A more significant issue is with the scenes on the moon. These are rendered on cramped, poorly dressed sets that look as if they may have been left over from another movie. We only see a few corridors and a couple of small rooms, and the film conveys no sense of anything more. The exterior model work also fails to sell the colony’s existence, bearing an unfortunate resemblance to something an 8-year-old might submit as a science project. The one shot the audience gets of a spaceship in flight is also wretched and should have been left on the cutting room floor.

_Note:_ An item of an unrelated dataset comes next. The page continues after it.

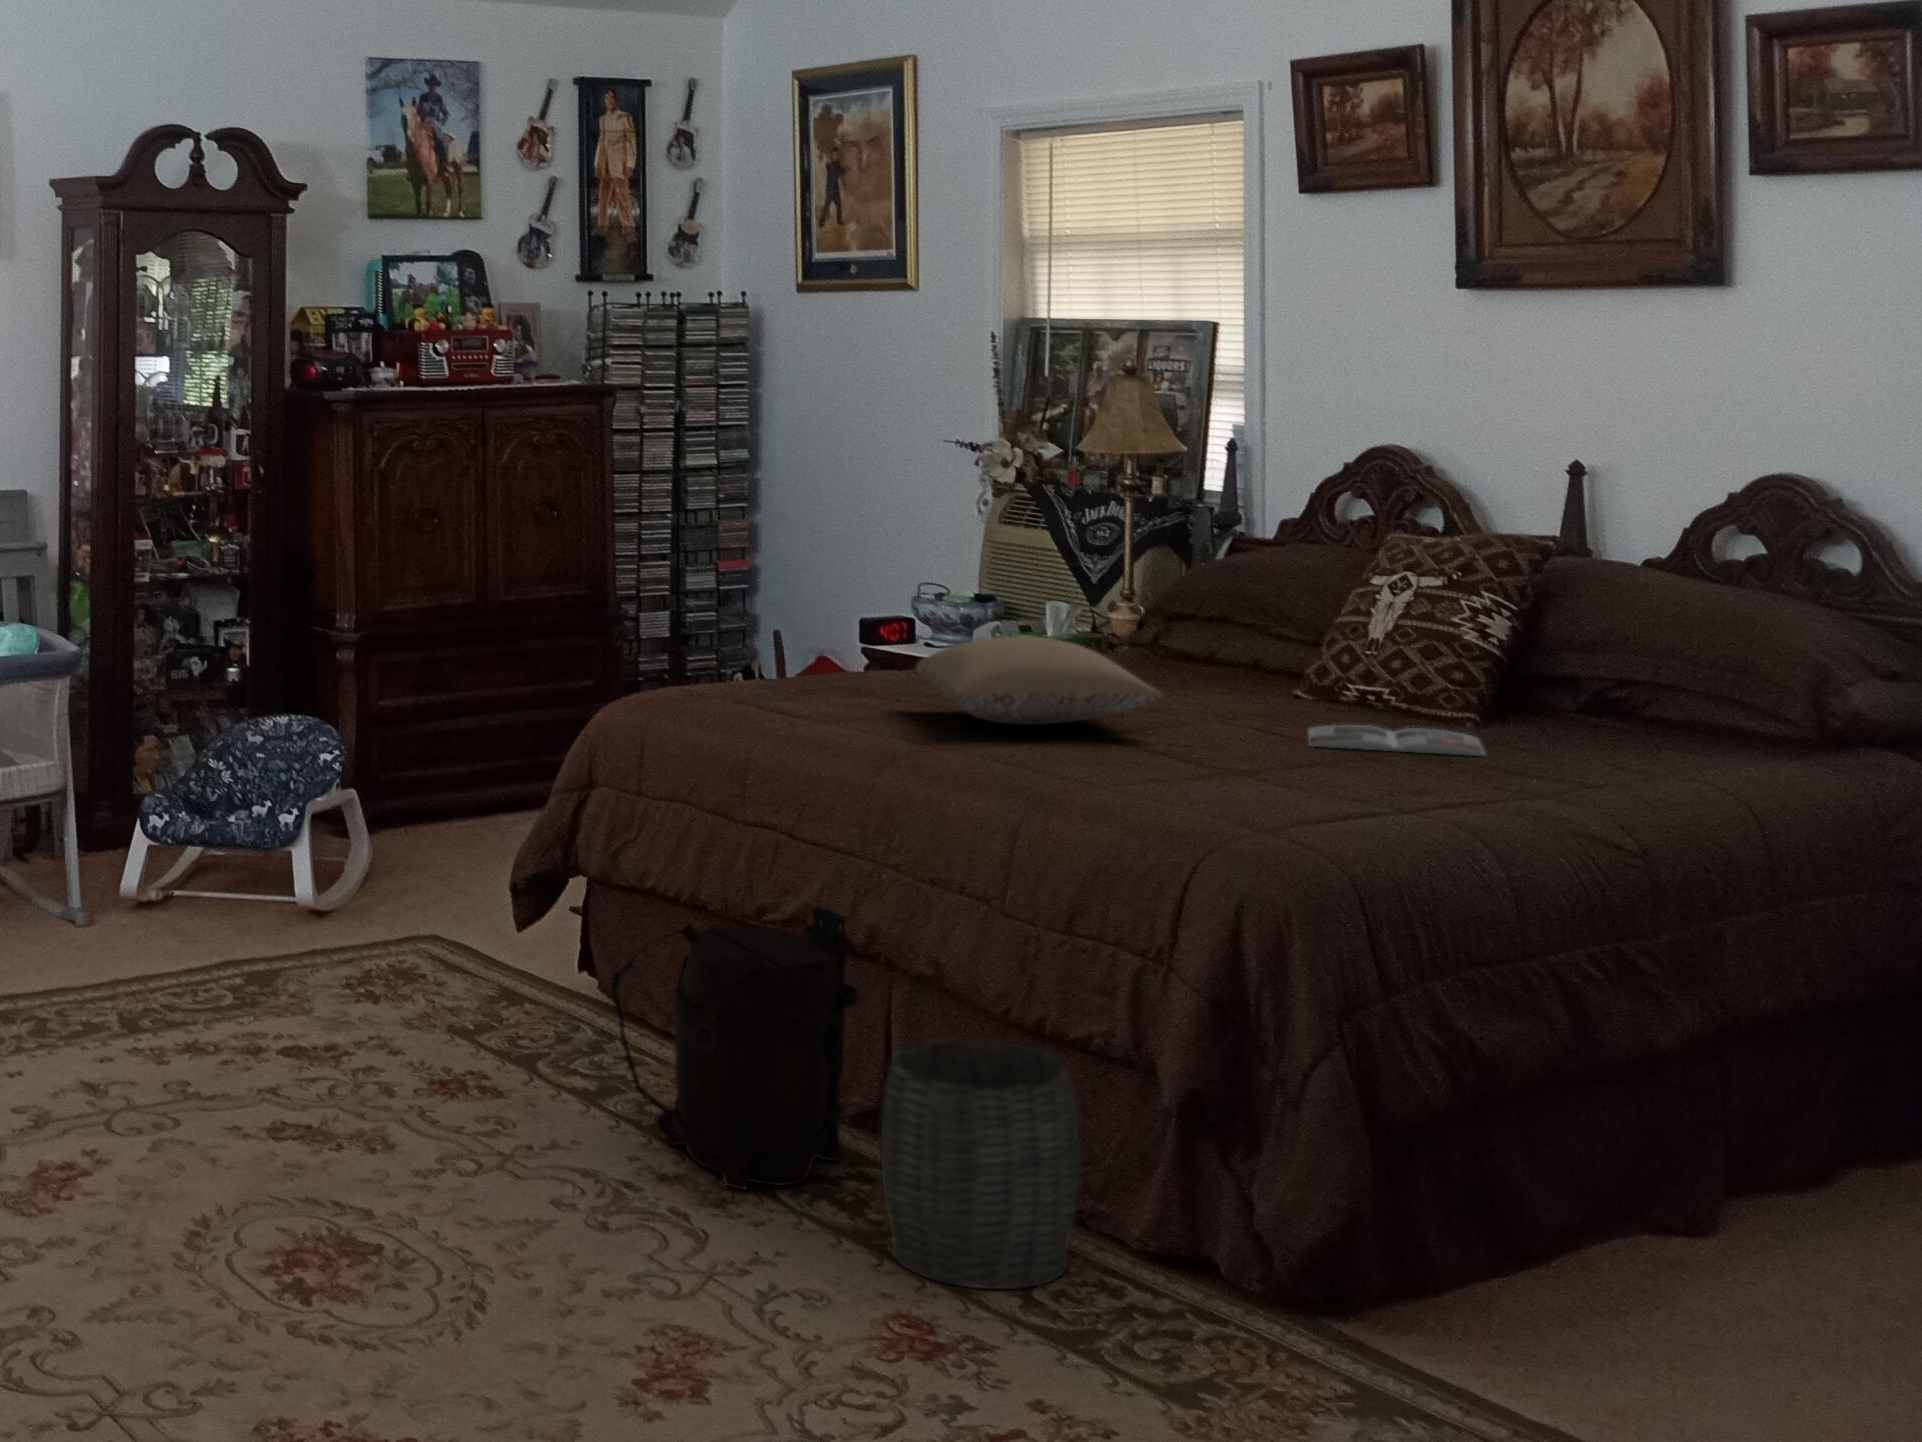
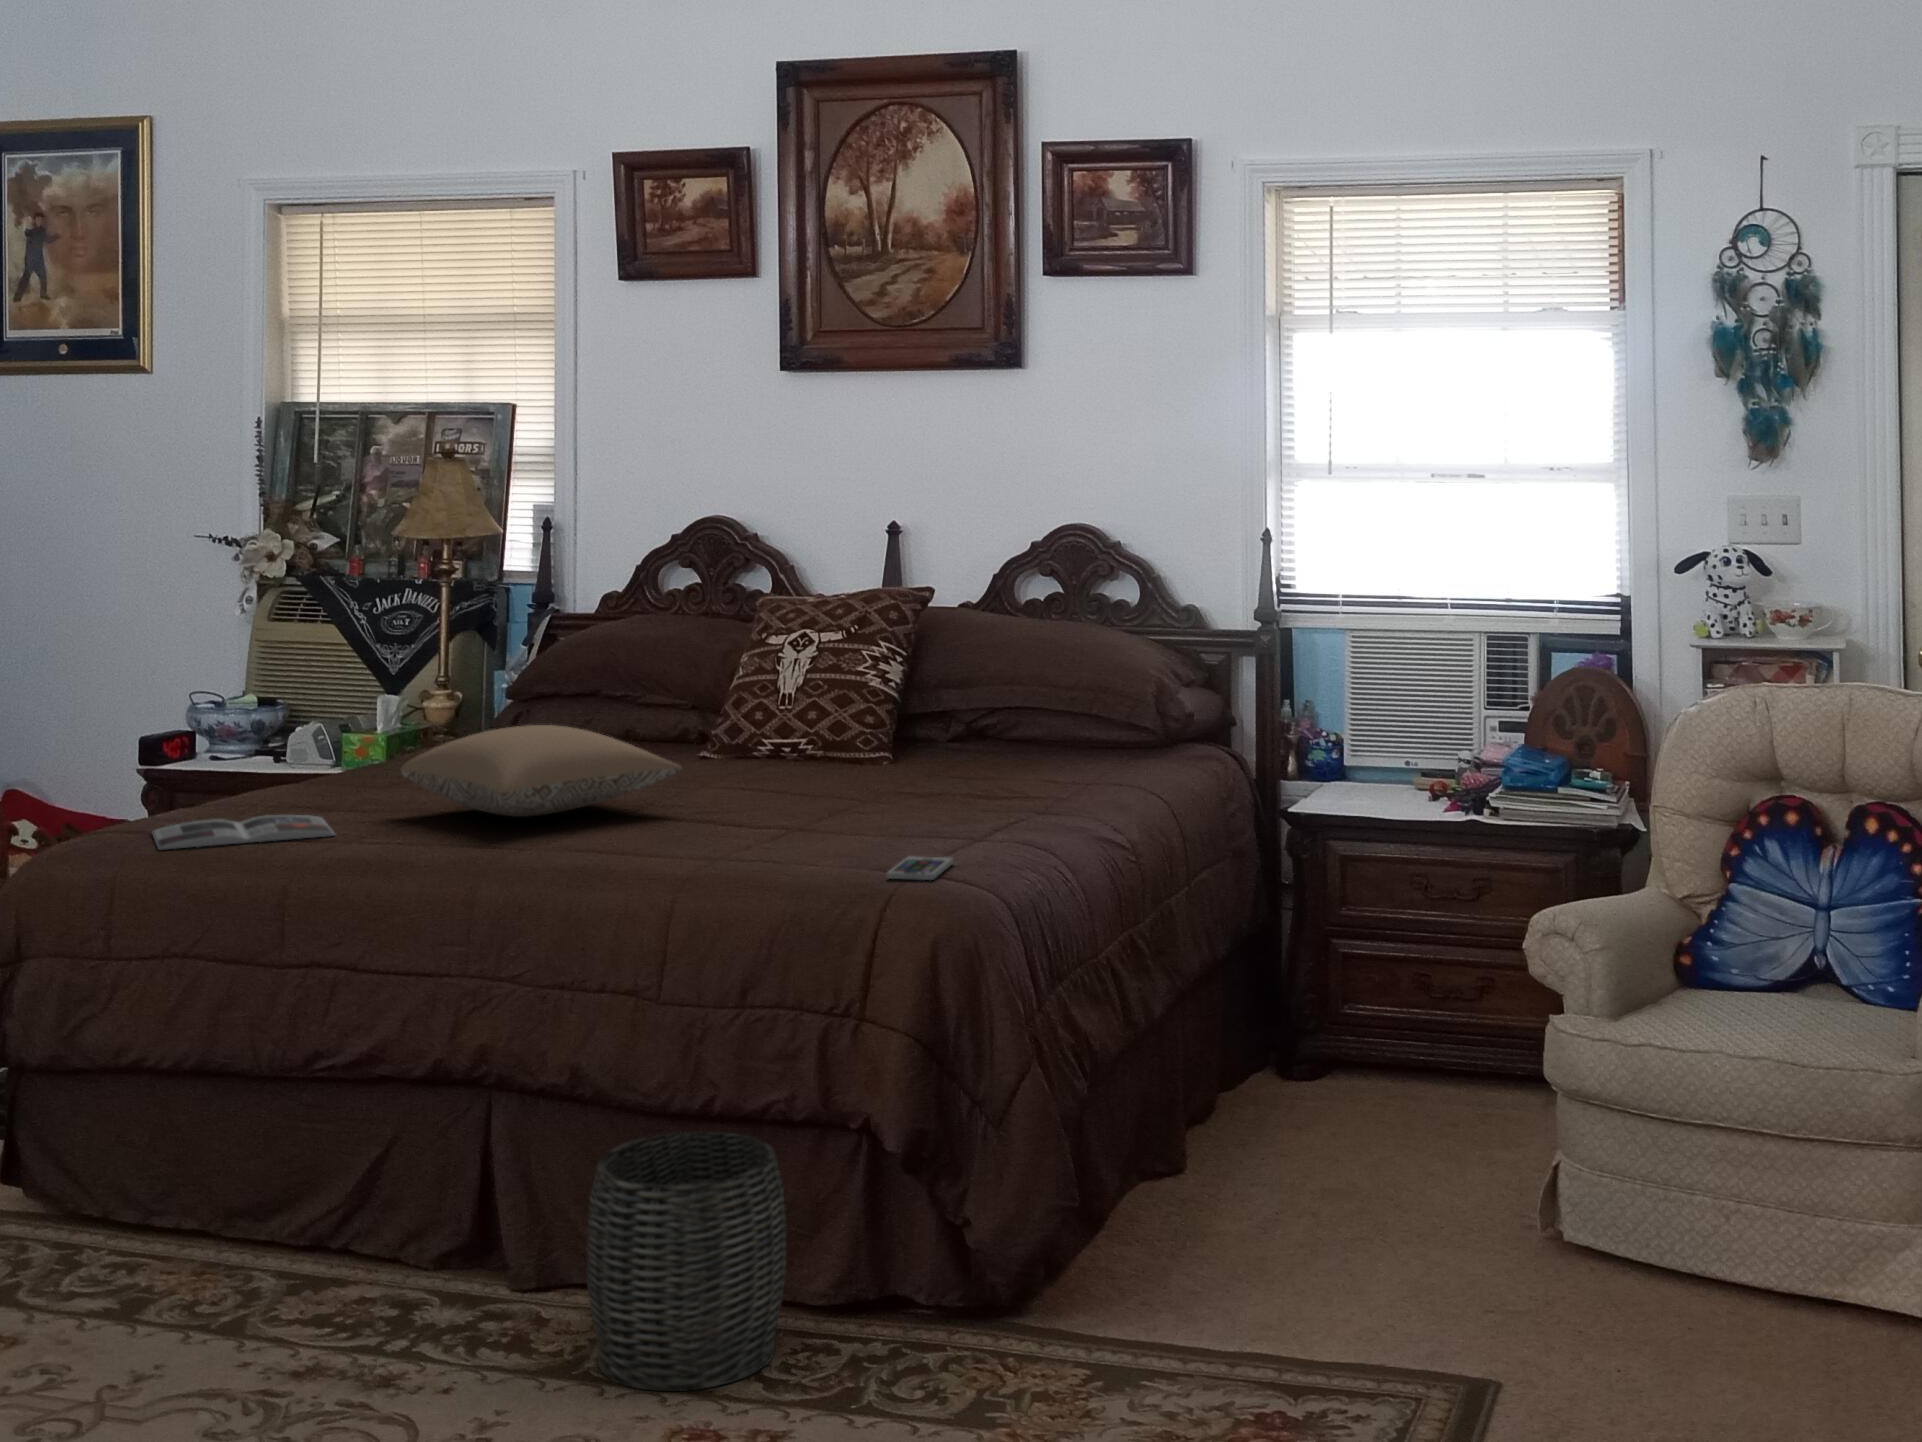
magazine: present [1308,725,1486,756] -> present [152,815,335,850]
smartphone: none [1223,809,1322,834] -> present [886,856,954,880]
backpack: present [611,907,859,1190] -> none [200,1037,487,1364]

Paré came from French-Canadian stock and was working as a chef in New York when he began picking up modelling work. Acting followed, with a prominent role on TV’s ‘The Greatest American Hero’ before his big break into films with the fictional rock’ n’ roll biopic ‘Eddie and the Cruisers’ (1983). Mainstream stardom seemed imminent when he fronted Walter Hill’s big-budget rock opera ‘Streets of Fire’ (1984) and the John Carpenter-produced sci-fi thriller ‘The Philadelphia Experiment (1984), but neither film clicked with the public. His first experiences with the apocalypse arrived shortly afterwards with smaller productions ‘Space Rage’ (1985) and ‘World Gone Wild’ (1987). He regularly worked throughout the next twenty years, but in the last decade, his career has hit overdrive with a staggering amount of projects and credits. These have included appearances in ‘The Lincoln Lawyer’ (2011) and the excellent revisionist Western ‘Bone Tomahawk’ (2015).
Some well-staged action and decent work by the cast help elevate this from bargain-basement oblivion, but it’s probably best not to expect too much.